Work required: Reproduce precisely the lines of the listing below, starting with the line that contains "(DAB (3,3'-diaminobenzidine)) staining" and stopping after the line that contains "histopathology image is"; include nothing else.

·····

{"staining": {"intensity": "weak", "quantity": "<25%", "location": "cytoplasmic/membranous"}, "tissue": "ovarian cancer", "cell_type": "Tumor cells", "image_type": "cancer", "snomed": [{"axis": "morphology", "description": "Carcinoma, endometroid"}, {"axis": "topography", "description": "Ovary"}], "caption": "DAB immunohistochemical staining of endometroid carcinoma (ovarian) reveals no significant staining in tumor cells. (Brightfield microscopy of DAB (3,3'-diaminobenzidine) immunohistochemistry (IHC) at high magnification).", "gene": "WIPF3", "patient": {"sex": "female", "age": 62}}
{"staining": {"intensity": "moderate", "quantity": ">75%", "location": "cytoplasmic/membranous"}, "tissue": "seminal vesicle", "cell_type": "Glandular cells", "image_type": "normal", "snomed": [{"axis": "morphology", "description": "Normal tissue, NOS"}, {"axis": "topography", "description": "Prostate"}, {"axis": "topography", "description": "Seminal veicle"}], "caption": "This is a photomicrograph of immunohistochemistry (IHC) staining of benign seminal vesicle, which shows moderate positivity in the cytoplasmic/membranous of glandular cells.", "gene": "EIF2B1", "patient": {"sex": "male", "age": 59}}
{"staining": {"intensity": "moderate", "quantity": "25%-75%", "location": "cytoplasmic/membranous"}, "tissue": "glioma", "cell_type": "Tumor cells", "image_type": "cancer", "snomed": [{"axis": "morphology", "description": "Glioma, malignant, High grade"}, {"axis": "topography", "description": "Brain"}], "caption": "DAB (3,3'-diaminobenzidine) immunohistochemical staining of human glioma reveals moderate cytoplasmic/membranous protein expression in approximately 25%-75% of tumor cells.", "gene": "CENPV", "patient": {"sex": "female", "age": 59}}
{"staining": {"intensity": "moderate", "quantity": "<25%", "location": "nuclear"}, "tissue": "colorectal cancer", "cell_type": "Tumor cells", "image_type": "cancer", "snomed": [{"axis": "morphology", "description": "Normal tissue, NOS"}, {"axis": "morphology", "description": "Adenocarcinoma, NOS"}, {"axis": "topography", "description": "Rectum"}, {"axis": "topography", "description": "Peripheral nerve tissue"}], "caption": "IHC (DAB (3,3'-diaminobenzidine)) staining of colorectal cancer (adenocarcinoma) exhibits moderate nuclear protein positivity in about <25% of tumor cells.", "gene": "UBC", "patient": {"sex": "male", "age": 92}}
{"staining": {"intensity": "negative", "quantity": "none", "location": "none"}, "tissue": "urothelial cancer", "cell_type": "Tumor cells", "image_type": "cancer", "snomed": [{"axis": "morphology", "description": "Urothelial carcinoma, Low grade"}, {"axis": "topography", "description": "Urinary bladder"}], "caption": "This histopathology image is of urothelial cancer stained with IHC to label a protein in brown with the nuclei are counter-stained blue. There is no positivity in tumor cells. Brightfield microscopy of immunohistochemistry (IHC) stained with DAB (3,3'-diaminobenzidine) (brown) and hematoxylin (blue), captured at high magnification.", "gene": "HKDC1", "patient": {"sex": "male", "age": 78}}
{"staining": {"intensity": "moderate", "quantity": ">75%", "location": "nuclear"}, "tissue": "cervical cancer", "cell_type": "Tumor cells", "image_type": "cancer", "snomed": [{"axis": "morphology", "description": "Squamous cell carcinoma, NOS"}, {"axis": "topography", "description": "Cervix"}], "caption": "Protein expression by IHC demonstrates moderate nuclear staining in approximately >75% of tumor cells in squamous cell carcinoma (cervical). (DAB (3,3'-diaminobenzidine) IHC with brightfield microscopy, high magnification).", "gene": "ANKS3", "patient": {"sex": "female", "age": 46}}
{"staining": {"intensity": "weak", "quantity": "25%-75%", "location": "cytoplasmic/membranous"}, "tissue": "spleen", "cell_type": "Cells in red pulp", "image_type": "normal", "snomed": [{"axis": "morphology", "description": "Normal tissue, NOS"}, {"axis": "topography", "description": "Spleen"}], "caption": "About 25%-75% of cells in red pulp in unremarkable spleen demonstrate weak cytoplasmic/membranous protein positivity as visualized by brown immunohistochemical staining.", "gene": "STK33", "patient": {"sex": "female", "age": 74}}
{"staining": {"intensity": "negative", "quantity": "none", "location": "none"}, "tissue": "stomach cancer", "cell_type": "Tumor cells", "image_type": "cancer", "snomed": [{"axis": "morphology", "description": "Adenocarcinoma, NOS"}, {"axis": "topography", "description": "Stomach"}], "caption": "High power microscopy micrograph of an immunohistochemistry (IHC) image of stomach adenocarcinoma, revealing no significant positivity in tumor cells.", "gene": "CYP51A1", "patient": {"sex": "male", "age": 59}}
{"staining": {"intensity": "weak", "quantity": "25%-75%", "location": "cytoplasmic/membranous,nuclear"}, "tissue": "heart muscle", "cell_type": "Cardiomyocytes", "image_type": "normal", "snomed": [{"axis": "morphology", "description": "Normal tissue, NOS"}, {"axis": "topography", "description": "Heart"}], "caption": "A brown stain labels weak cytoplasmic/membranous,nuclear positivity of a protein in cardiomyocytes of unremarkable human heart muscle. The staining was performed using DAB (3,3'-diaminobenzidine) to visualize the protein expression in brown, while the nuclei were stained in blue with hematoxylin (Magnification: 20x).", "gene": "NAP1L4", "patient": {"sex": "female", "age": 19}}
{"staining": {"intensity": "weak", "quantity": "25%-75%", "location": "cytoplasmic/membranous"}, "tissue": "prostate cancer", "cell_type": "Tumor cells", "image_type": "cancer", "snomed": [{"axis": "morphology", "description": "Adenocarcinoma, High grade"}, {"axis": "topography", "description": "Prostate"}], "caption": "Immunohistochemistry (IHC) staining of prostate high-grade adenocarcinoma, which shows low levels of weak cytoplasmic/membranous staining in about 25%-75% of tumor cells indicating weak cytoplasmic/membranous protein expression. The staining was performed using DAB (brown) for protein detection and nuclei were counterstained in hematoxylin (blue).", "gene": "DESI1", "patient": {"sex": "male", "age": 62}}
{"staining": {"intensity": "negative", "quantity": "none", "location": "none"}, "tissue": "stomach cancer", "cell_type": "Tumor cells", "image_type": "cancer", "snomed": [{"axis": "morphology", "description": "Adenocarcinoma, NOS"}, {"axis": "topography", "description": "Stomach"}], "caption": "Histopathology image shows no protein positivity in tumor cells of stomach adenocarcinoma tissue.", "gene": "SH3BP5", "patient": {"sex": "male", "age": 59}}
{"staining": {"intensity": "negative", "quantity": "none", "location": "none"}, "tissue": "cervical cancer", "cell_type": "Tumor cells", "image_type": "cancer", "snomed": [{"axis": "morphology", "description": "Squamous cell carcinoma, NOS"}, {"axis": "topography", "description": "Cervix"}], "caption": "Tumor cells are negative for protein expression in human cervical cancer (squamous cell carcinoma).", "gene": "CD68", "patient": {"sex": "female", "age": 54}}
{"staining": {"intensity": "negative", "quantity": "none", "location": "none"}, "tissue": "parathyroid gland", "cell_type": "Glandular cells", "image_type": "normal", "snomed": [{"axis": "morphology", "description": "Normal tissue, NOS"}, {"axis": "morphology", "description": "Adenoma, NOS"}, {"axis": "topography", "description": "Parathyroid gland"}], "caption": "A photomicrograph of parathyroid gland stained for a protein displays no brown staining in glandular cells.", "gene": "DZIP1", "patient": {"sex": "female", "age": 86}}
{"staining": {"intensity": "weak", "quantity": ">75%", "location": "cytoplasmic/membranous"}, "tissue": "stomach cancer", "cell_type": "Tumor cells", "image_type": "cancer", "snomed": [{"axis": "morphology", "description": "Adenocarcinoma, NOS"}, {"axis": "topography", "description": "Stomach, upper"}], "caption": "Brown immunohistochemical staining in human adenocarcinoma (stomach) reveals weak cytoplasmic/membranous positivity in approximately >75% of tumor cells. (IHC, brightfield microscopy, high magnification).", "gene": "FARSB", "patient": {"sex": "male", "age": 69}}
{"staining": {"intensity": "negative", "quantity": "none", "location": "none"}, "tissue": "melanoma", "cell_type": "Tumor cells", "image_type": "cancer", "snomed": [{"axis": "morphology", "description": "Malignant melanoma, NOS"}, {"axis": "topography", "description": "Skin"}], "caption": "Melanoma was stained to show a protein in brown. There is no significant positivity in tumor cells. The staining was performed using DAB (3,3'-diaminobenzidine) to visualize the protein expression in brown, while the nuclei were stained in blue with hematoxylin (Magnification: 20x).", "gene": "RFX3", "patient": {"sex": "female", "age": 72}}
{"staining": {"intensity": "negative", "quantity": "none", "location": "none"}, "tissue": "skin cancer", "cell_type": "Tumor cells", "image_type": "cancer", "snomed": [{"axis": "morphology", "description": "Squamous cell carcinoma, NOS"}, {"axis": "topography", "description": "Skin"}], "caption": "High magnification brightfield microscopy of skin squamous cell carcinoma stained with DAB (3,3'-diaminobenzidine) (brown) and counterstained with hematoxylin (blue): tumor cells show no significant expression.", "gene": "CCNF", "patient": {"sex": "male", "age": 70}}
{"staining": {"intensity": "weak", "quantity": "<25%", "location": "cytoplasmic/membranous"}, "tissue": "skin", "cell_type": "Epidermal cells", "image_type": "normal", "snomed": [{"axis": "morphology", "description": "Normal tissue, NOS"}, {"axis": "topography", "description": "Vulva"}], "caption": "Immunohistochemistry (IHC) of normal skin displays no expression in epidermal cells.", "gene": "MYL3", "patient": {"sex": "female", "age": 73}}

·····

Solution to this problem:
{"staining": {"intensity": "moderate", "quantity": "<25%", "location": "nuclear"}, "tissue": "colorectal cancer", "cell_type": "Tumor cells", "image_type": "cancer", "snomed": [{"axis": "morphology", "description": "Normal tissue, NOS"}, {"axis": "morphology", "description": "Adenocarcinoma, NOS"}, {"axis": "topography", "description": "Rectum"}, {"axis": "topography", "description": "Peripheral nerve tissue"}], "caption": "IHC (DAB (3,3'-diaminobenzidine)) staining of colorectal cancer (adenocarcinoma) exhibits moderate nuclear protein positivity in about <25% of tumor cells.", "gene": "UBC", "patient": {"sex": "male", "age": 92}}
{"staining": {"intensity": "negative", "quantity": "none", "location": "none"}, "tissue": "urothelial cancer", "cell_type": "Tumor cells", "image_type": "cancer", "snomed": [{"axis": "morphology", "description": "Urothelial carcinoma, Low grade"}, {"axis": "topography", "description": "Urinary bladder"}], "caption": "This histopathology image is of urothelial cancer stained with IHC to label a protein in brown with the nuclei are counter-stained blue. There is no positivity in tumor cells. Brightfield microscopy of immunohistochemistry (IHC) stained with DAB (3,3'-diaminobenzidine) (brown) and hematoxylin (blue), captured at high magnification.", "gene": "HKDC1", "patient": {"sex": "male", "age": 78}}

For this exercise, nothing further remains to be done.